Of the many celebrations of Buckley’s prowess, however, one tale stands out. In 1985, Ronald Reagan told an epic story of Buckley on the battlefield of ideas. Reagan recalled a Cold War period “when nightmare and danger reigned.” Conservatives lacked a “champion in the critical battle of style and content,” and Buckley filled the void. Buckley, Reagan said, was our “Galahad,” ready to cross swords with any challenger “in the critical battle of point and counterpoint.”

As the media scholar Heather Hendershot has shown in her book “Open to Debate,” what set Buckley’s “Firing Line” apart was the sheer variety of guests Buckley sparred with.  Buckley had an “any topic, any guest” attitude. This take-all-comers approach didn’t always serve him well, on or off the show. For example, Buckley was bested by James Baldwin in a 1965 debate at Cambridge. On the whole, however, Buckley taught conservatives how to fight, and, interestingly, he also trained conservatives to fight one another over the meaning of conservatism. Put differently, he encouraged conservatives to welcome debates, even with each other. Buckley wanted attention-grabbing gladiators, but he didn’t demand loyal ones.

Promoting conflict among conservatives was, in fact, a key part of Buckley’s philosophy.

When he founded National Review in 1955, he wrote that he envisioned a political magazine with “intelligence” and “no crackpottery.” Buckley would not publish just anything for the sake of being provocative. He cordoned off writers who voiced the conspiratorial views of antisemites or the John Birch Society. National Review did not support civil rights reforms, but it did consistently decry racism and instruct conservatives to find non-racist reasons to support their positions.

Beyond these few soft boundaries, Buckley wished for a magazine that was alive and energetic, one electric with rival conservative points of view: “But I want some positively unsettling vigor, a sense of abandon, and joy, and cocksureness that may, indeed, be interpreted by some as indiscretion.” National Review would not be a house organ; there would be no house style, no party line.

William F. Buckley and Rush Limbaugh on “Firing Line,” courtesy of the Hoover Institution.

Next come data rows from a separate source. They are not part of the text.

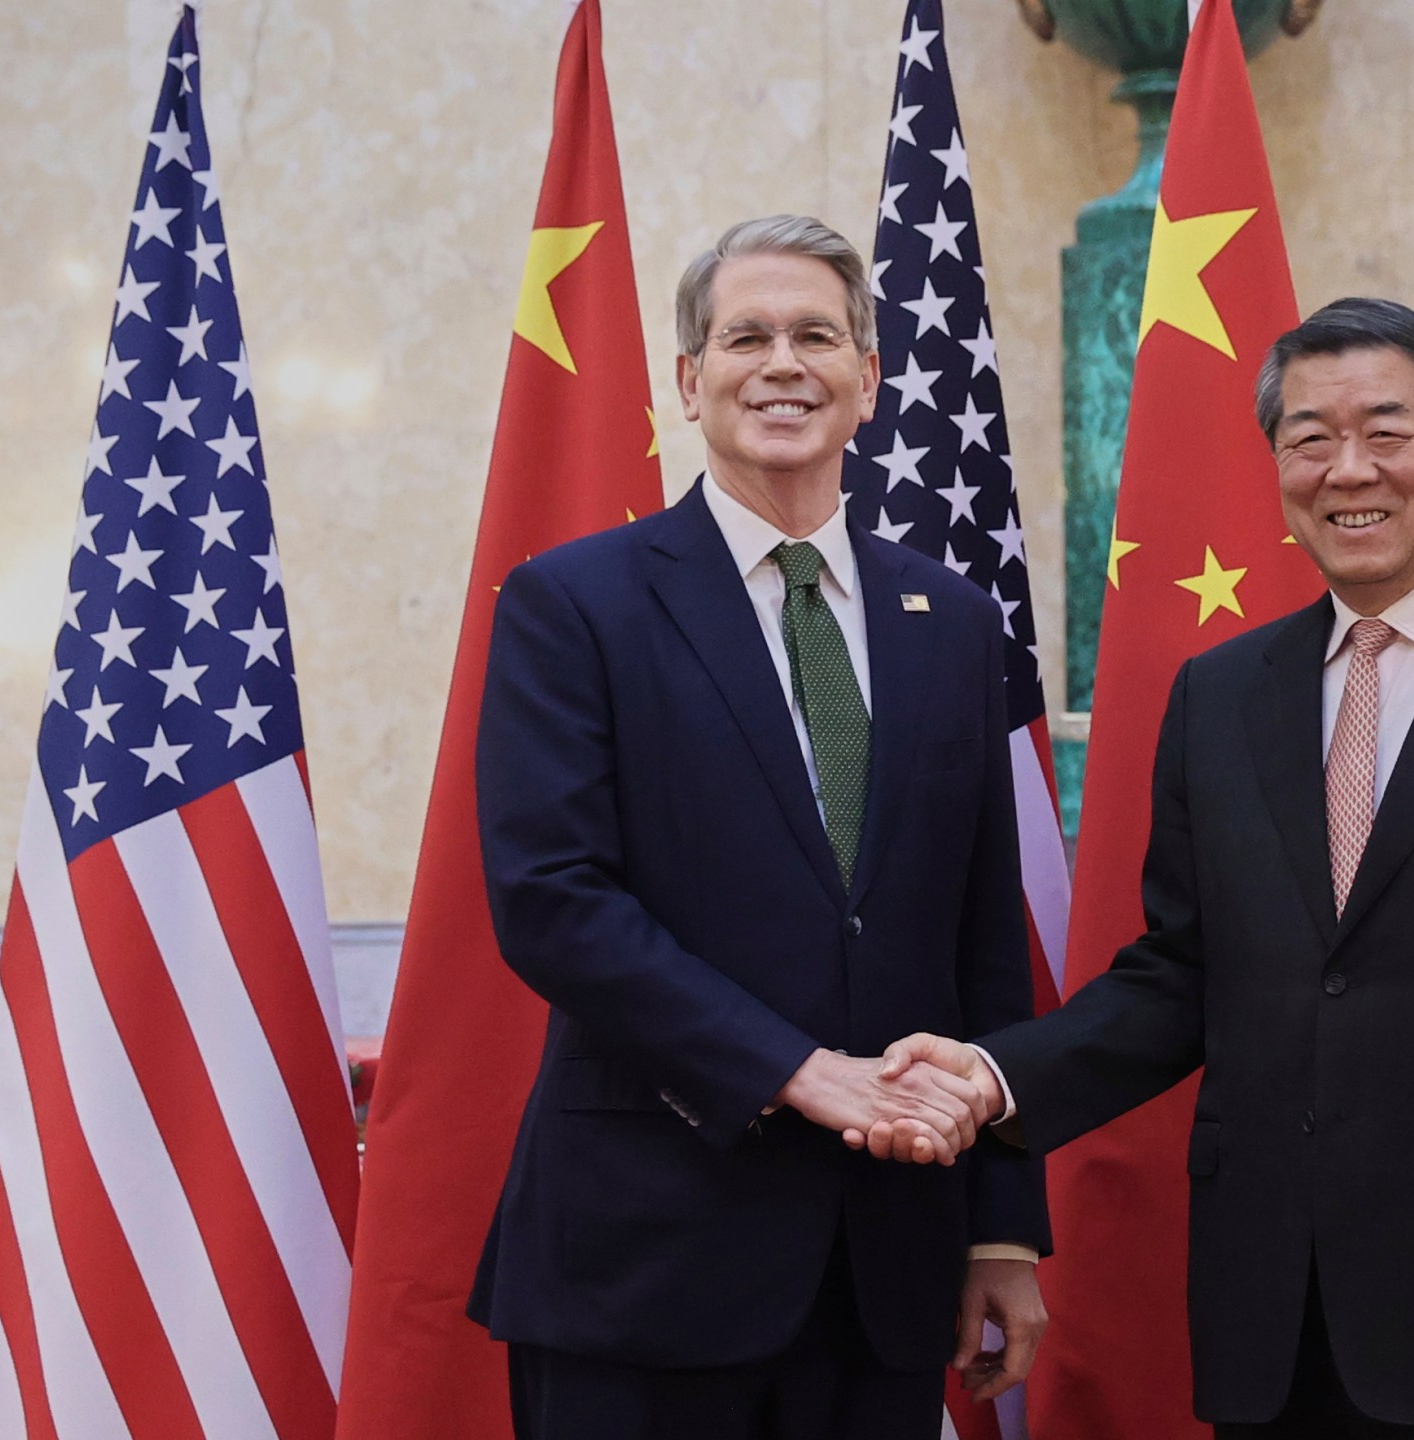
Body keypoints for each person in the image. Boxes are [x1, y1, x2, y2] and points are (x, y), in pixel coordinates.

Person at [882, 298, 1414, 1439]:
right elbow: (1178, 979)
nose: (1348, 469)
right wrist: (993, 1078)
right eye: (1309, 439)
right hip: (1276, 1319)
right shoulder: (1220, 696)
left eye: (1386, 429)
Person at [467, 214, 1049, 1440]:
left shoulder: (948, 619)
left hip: (888, 1268)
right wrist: (796, 1073)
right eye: (745, 337)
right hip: (646, 1260)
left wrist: (1002, 1224)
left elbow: (984, 938)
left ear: (868, 379)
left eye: (815, 336)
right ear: (690, 381)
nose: (782, 364)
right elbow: (552, 901)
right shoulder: (572, 603)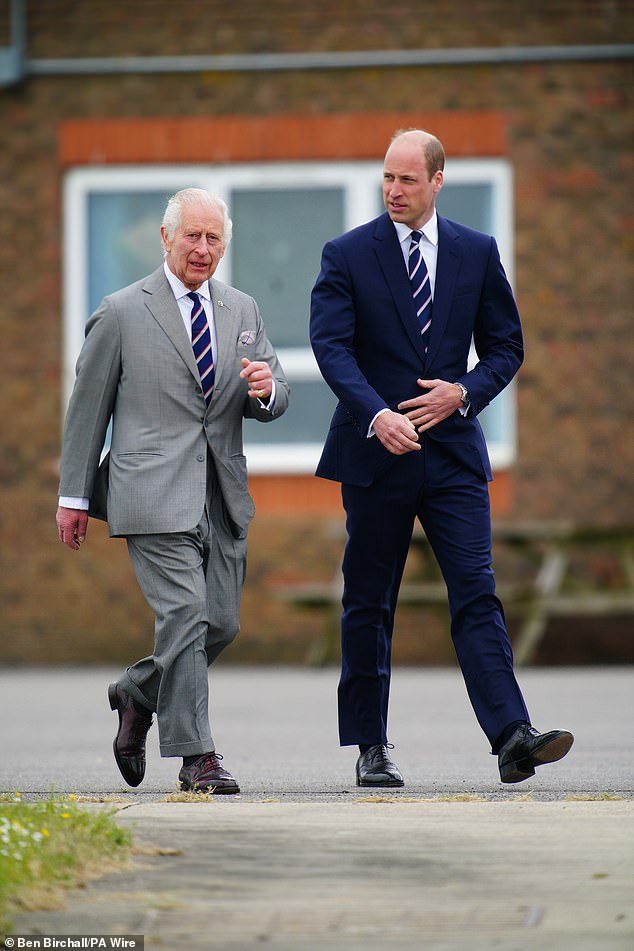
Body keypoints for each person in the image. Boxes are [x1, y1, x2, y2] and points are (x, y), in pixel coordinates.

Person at [310, 129, 573, 788]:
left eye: (407, 180)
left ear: (437, 180)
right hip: (376, 453)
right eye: (387, 179)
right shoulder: (347, 254)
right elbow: (331, 346)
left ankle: (513, 735)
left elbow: (507, 347)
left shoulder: (475, 253)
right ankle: (370, 744)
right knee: (369, 602)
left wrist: (465, 392)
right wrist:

Buckley scorned “house theologians” and supported “a little creative heresy as good for the system.” He then guaranteed internal squabbles by running articles in National Review by a bevy Right-leaning groups who were gathering under this new “conservative” tent after World War II. The magazine featured libertarians, traditionalists, theocrats, neo-medievalists, former Communists, segregationists, integrationists, semi-anarchists, and semi-monarchists. By his design, Buckley’s more-the-merrier conservatism was at war with itself; it had what the historian Kim Phillips-Fein called a “baroque strangeness.” It was no surprise then that “What is conservatism?” was the question Buckley heard most frequently from lecture audiences. Buckley delighted in deadpanning an impenetrable answer: “the paradigm of essences towards which the phenomenology of the world is in continuing approximation.” In moments when a tidy summary of conservatism was called for, Buckley ribbed his audience by providing the opposite. He used the question as an opportunity to entertain them by violating their expectations. He left them wanting, but not necessarily knowing, more.

Buckley was combative, even about conservatism, and he helped conservatives adopt similar poses for more than 50 years. His conservative style was great for provocation, not deliberation, more contentious than cohesive. A conservatism that remains daring and surprising, a “conservative demonstration” that commands headlines and compels clicks, a conservatism that sub-divides into warring camps continues to follow Buckley’s lead. However, if conservatives prefer orthodoxy or pay homage to a singular authority from whom no true conservative can deviate, they stray from Buckley’s legacy. If they sequester themselves or their audiences from dialogue, if they prefer discussions with like-minded insiders over debates with opponents, they risk pushing Buckley further into conservatism’s past. A conservatism that engages in what he labeled “crackpottery,” indulges far-fetched conspiracy theories or lines up behind bigots, veers from paths first broken by Buckley.